Al acercase la medianoche del 31 de julio de 1838, William Knibb reunió a diez mil esclavos en la isla de Jamaica para celebrar el Acto de Emancipación que tomaría efecto el día siguiente.
Llenaron un inmenso ataúd de látigos, hierros de marcar, esposas y otros símbolos de servidumbre. A la primera campanada de la medianoche, Knibb gritó: «¡El monstruo se está muriendo!» Al sonar la última campanada gritó: «¡El monstruo está muerto!
¡Enterrémoslo!» Cerraron el ataúd, lo bajaron a una tumba de dos metros y lo taparon, enterrando así para siempre los ultimos vestigios de su horrenda esclavitud. A una voz, diez mil gargantas afónicas celebraron la libertad humana.
Ese mismo sentimiento de liberación de la opresión es una nota dominante en la experiencia cristiana de la salvación. El Nuevo Testamento parece una larga proclamación de emancipación. En sus páginas se puede oír el doblar de las campanas que anuncia una nueva era en la cual las cadenas de la esclavitud al pecado se están rompiendo y el monstruo que ha estado encadenado a la humanidad se está empezando a morir. La palabra redención recoge este sentimiento gozoso de liberación del cautiverio del pecado.
El término traduce dos familias de palabras griegas que significan
- «liberar o soltar a alguien», como de una prisión, y
- «pagar un rescate», como al comprar la libertad de un esclavo.
Las imágenes vívidas que se agrupan en torno a este concepto en las Escrituras sugieren muchas cosas acerca de la naturaleza de la salvación.

=== Datos mostrados ===
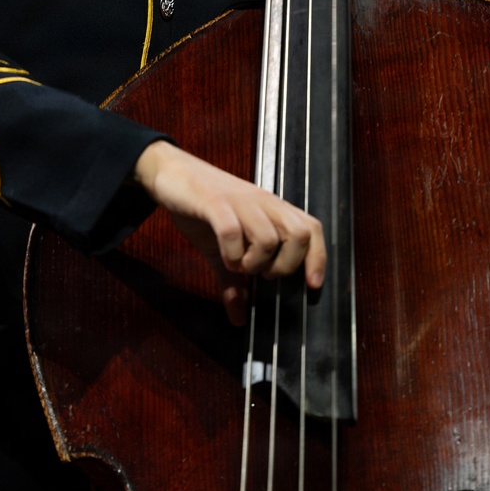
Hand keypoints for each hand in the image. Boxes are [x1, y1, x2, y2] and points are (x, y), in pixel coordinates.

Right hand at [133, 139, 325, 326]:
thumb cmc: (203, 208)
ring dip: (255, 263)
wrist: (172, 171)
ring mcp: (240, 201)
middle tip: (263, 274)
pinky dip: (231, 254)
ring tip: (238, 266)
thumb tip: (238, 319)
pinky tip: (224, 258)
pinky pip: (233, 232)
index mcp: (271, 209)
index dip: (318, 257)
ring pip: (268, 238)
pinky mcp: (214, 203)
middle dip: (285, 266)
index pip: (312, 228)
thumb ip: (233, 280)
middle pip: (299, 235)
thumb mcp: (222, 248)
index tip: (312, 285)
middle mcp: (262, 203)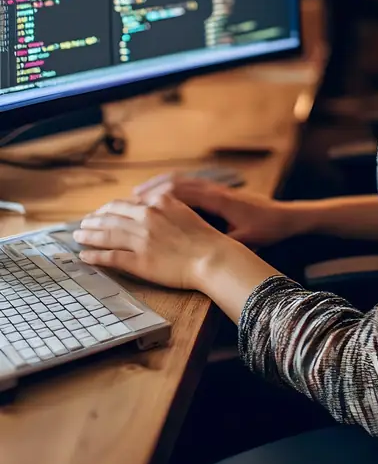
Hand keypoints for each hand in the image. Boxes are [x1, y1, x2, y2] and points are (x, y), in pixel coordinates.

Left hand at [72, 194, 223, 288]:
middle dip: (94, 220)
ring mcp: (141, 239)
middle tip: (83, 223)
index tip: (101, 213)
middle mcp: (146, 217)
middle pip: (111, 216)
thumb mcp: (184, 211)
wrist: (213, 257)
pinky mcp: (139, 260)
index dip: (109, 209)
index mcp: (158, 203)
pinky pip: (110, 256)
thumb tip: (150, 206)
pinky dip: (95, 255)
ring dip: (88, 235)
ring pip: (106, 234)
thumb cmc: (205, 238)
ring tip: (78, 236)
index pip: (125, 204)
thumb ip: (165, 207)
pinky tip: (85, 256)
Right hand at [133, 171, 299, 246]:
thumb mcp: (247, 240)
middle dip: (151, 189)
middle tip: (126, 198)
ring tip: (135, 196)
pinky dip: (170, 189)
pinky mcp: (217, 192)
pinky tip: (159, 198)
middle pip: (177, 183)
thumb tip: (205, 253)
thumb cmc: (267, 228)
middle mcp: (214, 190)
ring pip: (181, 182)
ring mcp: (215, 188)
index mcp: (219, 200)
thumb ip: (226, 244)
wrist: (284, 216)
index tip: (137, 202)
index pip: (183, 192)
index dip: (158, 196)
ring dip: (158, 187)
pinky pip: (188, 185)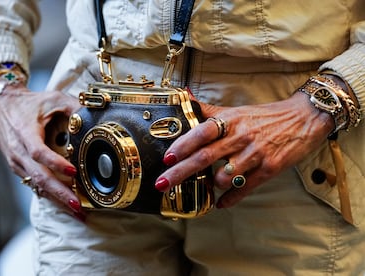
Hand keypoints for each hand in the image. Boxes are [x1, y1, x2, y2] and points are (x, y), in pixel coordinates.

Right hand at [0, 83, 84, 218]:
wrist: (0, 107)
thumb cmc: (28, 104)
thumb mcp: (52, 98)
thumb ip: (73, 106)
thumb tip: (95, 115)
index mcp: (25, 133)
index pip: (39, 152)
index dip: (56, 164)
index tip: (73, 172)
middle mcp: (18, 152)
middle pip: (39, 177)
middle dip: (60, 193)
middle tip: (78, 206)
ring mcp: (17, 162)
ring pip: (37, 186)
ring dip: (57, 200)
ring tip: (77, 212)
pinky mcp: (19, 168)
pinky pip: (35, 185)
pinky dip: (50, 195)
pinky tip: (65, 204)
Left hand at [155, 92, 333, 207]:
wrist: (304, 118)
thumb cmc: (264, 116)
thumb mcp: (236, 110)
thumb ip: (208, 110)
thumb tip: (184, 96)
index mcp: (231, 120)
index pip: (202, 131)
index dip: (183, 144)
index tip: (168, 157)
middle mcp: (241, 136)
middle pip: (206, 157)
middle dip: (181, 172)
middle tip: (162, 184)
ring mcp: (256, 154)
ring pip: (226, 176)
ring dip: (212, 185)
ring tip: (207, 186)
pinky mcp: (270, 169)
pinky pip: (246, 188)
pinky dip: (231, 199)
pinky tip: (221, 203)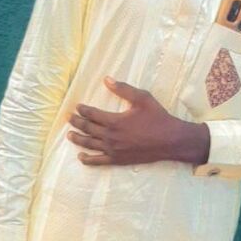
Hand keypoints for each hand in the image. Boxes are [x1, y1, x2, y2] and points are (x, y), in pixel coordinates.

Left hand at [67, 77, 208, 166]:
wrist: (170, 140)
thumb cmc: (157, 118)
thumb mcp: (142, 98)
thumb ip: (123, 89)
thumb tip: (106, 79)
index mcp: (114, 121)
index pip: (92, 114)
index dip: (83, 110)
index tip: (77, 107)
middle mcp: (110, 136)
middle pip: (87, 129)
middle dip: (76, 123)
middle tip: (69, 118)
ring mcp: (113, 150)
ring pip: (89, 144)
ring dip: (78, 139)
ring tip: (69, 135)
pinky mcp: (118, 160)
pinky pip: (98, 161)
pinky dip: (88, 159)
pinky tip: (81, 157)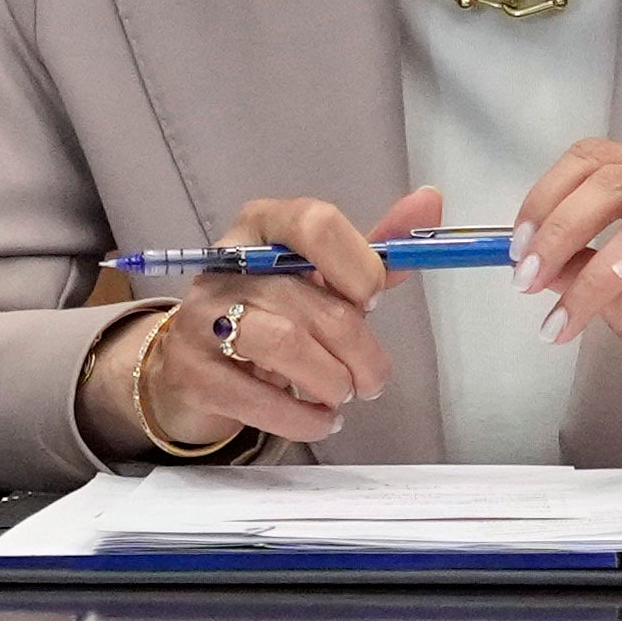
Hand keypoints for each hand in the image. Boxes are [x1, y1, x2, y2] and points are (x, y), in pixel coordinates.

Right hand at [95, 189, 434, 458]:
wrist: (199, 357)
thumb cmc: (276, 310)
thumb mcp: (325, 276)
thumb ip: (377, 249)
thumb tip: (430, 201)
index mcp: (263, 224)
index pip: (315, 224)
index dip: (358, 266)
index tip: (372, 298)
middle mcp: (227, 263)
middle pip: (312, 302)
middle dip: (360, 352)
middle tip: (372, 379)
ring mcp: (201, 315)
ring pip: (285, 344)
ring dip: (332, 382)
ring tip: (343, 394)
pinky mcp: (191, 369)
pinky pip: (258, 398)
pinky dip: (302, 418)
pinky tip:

=== Tareas del ejercicio ===
1. Según el extracto, ¿cuántos esclavos reunió William Knibb en Jamaica?
2. Copia tal cual el trozo del extracto que empieza con las palabras "El término traduce" y termina con "de un esclavo.".

=== Respuestas ===
1. Diez mil esclavos.

2.
El término traduce dos familias de palabras griegas que significan
- «liberar o soltar a alguien», como de una prisión, y
- «pagar un rescate», como al comprar la libertad de un esclavo.